§ **DATA PROVIDED**:
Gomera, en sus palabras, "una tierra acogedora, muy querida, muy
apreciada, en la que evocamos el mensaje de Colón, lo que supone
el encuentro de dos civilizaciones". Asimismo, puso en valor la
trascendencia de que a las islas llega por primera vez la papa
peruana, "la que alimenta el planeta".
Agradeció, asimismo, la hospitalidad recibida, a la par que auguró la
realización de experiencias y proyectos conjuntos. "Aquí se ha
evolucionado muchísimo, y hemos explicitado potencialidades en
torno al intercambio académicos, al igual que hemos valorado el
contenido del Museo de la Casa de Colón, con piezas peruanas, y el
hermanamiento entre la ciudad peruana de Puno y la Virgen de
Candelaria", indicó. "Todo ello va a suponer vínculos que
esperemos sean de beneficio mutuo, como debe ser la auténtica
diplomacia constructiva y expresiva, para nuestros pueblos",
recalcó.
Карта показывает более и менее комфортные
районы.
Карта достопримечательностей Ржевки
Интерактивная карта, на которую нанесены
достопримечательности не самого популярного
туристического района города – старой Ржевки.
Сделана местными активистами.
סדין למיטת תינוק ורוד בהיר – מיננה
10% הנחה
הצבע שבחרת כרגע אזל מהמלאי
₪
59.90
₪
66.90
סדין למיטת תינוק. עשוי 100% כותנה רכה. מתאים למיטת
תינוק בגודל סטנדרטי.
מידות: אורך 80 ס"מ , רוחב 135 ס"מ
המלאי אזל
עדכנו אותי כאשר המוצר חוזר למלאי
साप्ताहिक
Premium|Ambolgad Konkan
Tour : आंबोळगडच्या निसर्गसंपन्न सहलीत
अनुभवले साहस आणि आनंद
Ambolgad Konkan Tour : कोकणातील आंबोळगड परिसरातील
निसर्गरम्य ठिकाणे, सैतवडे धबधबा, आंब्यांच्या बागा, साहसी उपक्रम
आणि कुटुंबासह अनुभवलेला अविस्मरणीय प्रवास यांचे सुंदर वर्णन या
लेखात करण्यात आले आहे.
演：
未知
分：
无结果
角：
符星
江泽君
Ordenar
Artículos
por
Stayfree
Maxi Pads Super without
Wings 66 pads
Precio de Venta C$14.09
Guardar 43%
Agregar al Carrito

§ **PROBLEM TO SOLVE**: Once you have read through the entries above, state how many lines hold the word "Colón", giving nothing but the number.

§ **YOUR RESPONSE**: 2